— Dataset entries —
- - - -
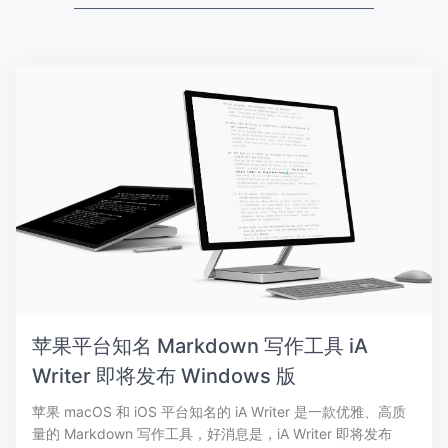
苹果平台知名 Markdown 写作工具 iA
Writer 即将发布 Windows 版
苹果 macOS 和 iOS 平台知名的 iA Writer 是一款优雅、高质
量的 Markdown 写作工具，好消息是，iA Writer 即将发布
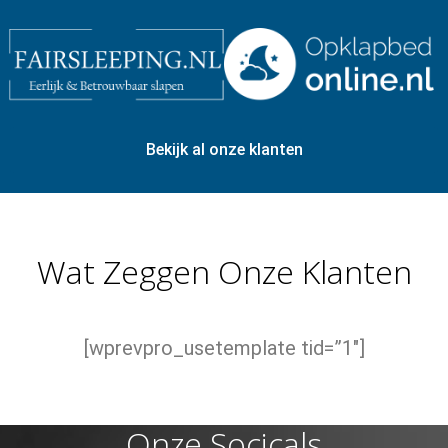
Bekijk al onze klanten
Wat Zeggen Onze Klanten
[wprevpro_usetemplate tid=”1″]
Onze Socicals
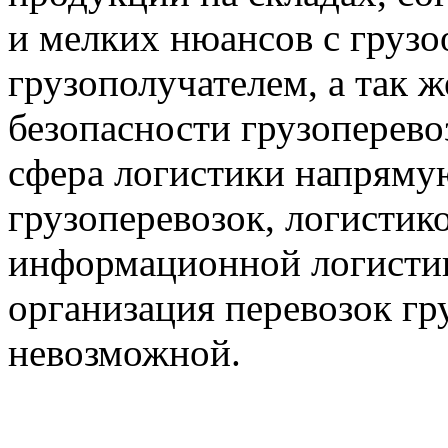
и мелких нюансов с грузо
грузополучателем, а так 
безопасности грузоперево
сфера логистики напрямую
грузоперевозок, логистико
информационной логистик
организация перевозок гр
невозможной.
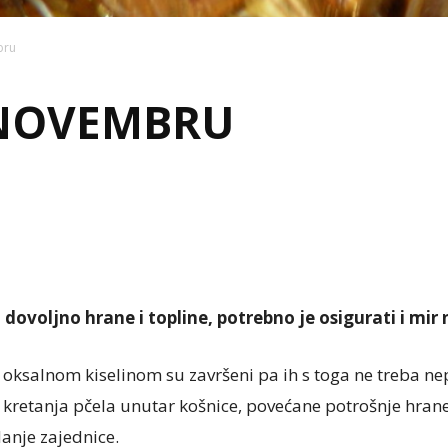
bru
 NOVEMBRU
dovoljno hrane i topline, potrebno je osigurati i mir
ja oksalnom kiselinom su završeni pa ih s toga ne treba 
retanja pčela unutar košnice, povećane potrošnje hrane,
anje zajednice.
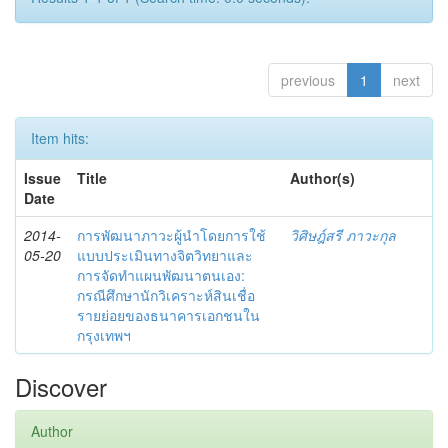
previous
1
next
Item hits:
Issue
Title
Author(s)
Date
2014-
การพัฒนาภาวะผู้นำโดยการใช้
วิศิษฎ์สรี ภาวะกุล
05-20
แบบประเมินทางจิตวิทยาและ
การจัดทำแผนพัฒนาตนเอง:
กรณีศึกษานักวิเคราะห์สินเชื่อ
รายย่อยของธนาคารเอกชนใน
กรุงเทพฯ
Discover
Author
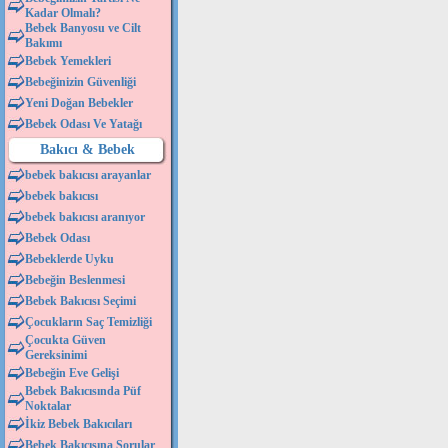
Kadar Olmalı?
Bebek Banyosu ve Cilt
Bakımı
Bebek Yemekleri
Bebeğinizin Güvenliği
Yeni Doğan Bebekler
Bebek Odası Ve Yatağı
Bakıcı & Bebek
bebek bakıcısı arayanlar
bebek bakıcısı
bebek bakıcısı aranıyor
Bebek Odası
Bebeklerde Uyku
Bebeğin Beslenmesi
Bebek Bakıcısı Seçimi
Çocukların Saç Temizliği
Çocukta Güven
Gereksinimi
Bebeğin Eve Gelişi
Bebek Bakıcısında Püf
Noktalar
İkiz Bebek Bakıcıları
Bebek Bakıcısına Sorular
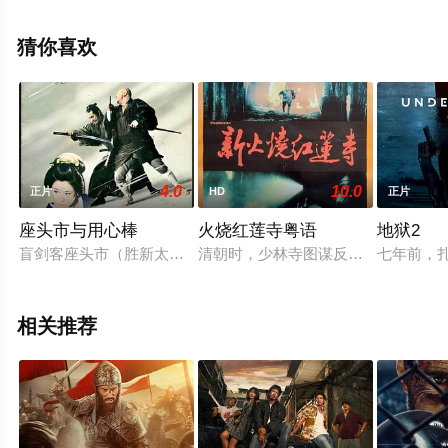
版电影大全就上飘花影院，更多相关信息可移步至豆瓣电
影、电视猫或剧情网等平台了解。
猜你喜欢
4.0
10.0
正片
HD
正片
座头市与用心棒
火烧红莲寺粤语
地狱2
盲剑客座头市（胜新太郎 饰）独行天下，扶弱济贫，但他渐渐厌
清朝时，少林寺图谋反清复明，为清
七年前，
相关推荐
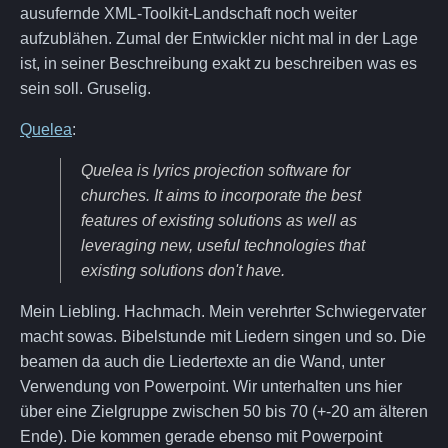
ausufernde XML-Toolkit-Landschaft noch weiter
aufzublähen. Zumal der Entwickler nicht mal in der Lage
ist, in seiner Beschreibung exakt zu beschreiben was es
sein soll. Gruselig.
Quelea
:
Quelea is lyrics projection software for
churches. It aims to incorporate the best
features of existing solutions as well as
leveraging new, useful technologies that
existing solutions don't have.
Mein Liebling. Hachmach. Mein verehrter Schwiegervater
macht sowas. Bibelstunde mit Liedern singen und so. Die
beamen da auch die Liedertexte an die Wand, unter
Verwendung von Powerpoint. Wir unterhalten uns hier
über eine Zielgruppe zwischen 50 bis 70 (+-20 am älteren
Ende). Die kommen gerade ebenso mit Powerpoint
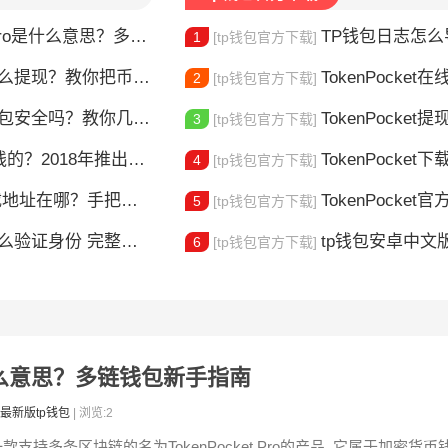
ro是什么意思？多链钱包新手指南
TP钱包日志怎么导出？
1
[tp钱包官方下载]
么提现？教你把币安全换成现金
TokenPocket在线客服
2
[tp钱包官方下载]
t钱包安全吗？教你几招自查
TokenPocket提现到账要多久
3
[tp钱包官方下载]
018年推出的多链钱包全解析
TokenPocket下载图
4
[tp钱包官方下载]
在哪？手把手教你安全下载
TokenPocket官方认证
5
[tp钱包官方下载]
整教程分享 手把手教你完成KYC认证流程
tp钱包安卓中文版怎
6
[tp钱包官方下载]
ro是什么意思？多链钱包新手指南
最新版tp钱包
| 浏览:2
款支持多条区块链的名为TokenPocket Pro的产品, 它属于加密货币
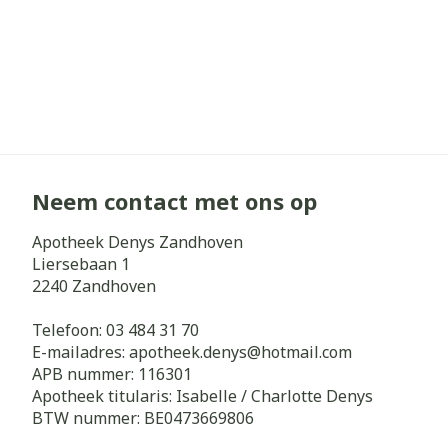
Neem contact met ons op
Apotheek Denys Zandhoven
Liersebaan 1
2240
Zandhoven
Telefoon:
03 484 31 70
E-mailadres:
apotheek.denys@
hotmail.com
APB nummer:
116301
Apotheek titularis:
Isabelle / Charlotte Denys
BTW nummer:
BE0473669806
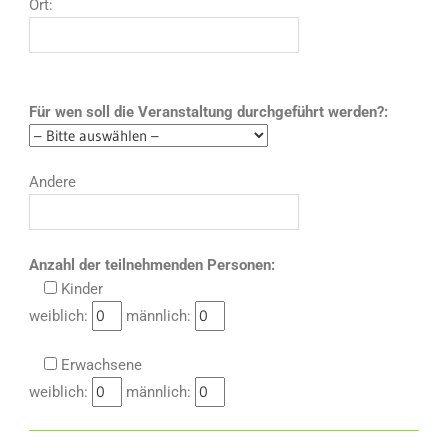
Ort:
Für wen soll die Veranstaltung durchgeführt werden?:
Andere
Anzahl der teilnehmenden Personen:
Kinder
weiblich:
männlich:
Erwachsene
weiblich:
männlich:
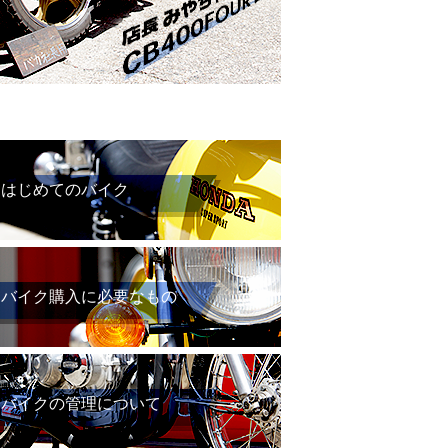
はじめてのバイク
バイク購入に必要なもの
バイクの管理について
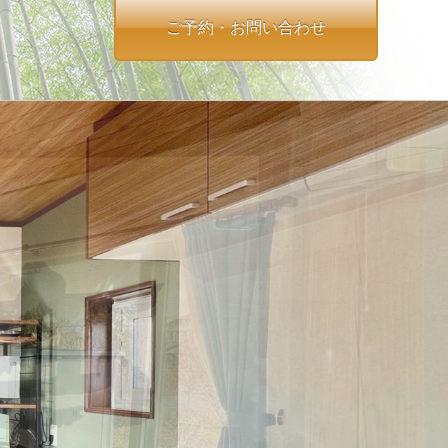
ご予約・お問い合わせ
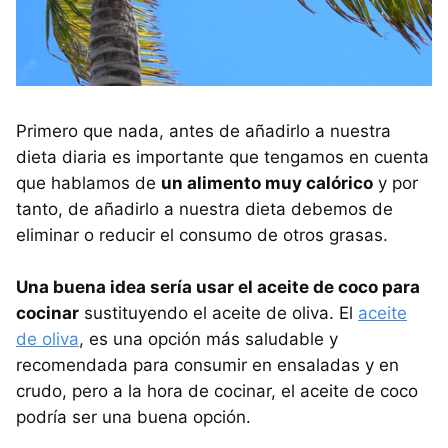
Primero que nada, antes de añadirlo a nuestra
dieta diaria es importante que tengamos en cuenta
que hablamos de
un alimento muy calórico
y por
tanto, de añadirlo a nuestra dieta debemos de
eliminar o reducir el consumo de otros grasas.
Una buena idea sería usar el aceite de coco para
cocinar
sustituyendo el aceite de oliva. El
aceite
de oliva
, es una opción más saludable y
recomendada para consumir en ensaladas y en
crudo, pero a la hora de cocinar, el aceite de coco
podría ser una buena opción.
- - - -
— Exercise requirements —
Copy out the text of every record above, line for line, without changing anything, and leave out the pictures.

— Answer to the problem —
苹果平台知名 Markdown 写作工具 iA
Writer 即将发布 Windows 版
苹果 macOS 和 iOS 平台知名的 iA Writer 是一款优雅、高质
量的 Markdown 写作工具，好消息是，iA Writer 即将发布
Bekijk al onze klanten
Wat Zeggen Onze Klanten
[wprevpro_usetemplate tid=”1″]
Onze Socicals
и мелких нюансов с грузо
грузополучателем, а так 
безопасности грузоперево
сфера логистики напрямую
грузоперевозок, логистико
информационной логистик
организация перевозок гр
невозможной.
bru
 NOVEMBRU
dovoljno hrane i topline, potrebno je osigurati i mir
ja oksalnom kiselinom su završeni pa ih s toga ne treba 
retanja pčela unutar košnice, povećane potrošnje hrane,
anje zajednice.
previous
1
next
Item hits:
Issue
Title
Author(s)
Date
2014-
การพัฒนาภาวะผู้นำโดยการใช้
วิศิษฎ์สรี ภาวะกุล
05-20
แบบประเมินทางจิตวิทยาและ
การจัดทำแผนพัฒนาตนเอง:
กรณีศึกษานักวิเคราะห์สินเชื่อ
รายย่อยของธนาคารเอกชนใน
กรุงเทพฯ
Discover
Author
Kadar Olmalı?
Bebek Banyosu ve Cilt
Bakımı
Bebek Yemekleri
Bebeğinizin Güvenliği
Yeni Doğan Bebekler
Bebek Odası Ve Yatağı
Bakıcı & Bebek
bebek bakıcısı arayanlar
bebek bakıcısı
bebek bakıcısı aranıyor
Bebek Odası
Bebeklerde Uyku
Bebeğin Beslenmesi
Bebek Bakıcısı Seçimi
Çocukların Saç Temizliği
Çocukta Güven
Gereksinimi
Bebeğin Eve Gelişi
Bebek Bakıcısında Püf
Noktalar
İkiz Bebek Bakıcıları
Bebek Bakıcısına Sorular
版电影大全就上飘花影院，更多相关信息可移步至豆瓣电
影、电视猫或剧情网等平台了解。
猜你喜欢
4.0
10.0
正片
HD
正片
座头市与用心棒
火烧红莲寺粤语
地狱2
盲剑客座头市（胜新太郎 饰）独行天下，扶弱济贫，但他渐渐厌
清朝时，少林寺图谋反清复明，为清
七年前，
相关推荐
ausufernde XML-Toolkit-Landschaft noch weiter
aufzublähen. Zumal der Entwickler nicht mal in der Lage
ist, in seiner Beschreibung exakt zu beschreiben was es
sein soll. Gruselig.
Quelea
:
Quelea is lyrics projection software for
churches. It aims to incorporate the best
features of existing solutions as well as
leveraging new, useful technologies that
existing solutions don't have.
Mein Liebling. Hachmach. Mein verehrter Schwiegervater
macht sowas. Bibelstunde mit Liedern singen und so. Die
beamen da auch die Liedertexte an die Wand, unter
Verwendung von Powerpoint. Wir unterhalten uns hier
über eine Zielgruppe zwischen 50 bis 70 (+-20 am älteren
Ende). Die kommen gerade ebenso mit Powerpoint
ro是什么意思？多链钱包新手指南
TP钱包日志怎么导出？
1
[tp钱包官方下载]
么提现？教你把币安全换成现金
TokenPocket在线客服
2
[tp钱包官方下载]
t钱包安全吗？教你几招自查
TokenPocket提现到账要多久
3
[tp钱包官方下载]
018年推出的多链钱包全解析
TokenPocket下载图
4
[tp钱包官方下载]
在哪？手把手教你安全下载
TokenPocket官方认证
5
[tp钱包官方下载]
整教程分享 手把手教你完成KYC认证流程
tp钱包安卓中文版怎
6
[tp钱包官方下载]
ro是什么意思？多链钱包新手指南
最新版tp钱包
| 浏览:2
款支持多条区块链的名为TokenPocket Pro的产品, 它属于加密货币
Neem contact met ons op
Apotheek Denys Zandhoven
Liersebaan 1
2240
Zandhoven
Telefoon:
03 484 31 70
E-mailadres:
apotheek.denys@
hotmail.com
APB nummer:
116301
Apotheek titularis:
Isabelle / Charlotte Denys
BTW nummer:
BE0473669806
Ort:
Für wen soll die Veranstaltung durchgeführt werden?:
Andere
Anzahl der teilnehmenden Personen:
Kinder
weiblich:
männlich:
Erwachsene
weiblich:
männlich:
はじめてのバイク
バイク購入に必要なもの
バイクの管理について
ご予約・お問い合わせ
Primero que nada, antes de añadirlo a nuestra
dieta diaria es importante que tengamos en cuenta
que hablamos de
un alimento muy calórico
y por
tanto, de añadirlo a nuestra dieta debemos de
eliminar o reducir el consumo de otros grasas.
Una buena idea sería usar el aceite de coco para
cocinar
sustituyendo el aceite de oliva. El
aceite
de oliva
, es una opción más saludable y
recomendada para consumir en ensaladas y en
crudo, pero a la hora de cocinar, el aceite de coco
podría ser una buena opción.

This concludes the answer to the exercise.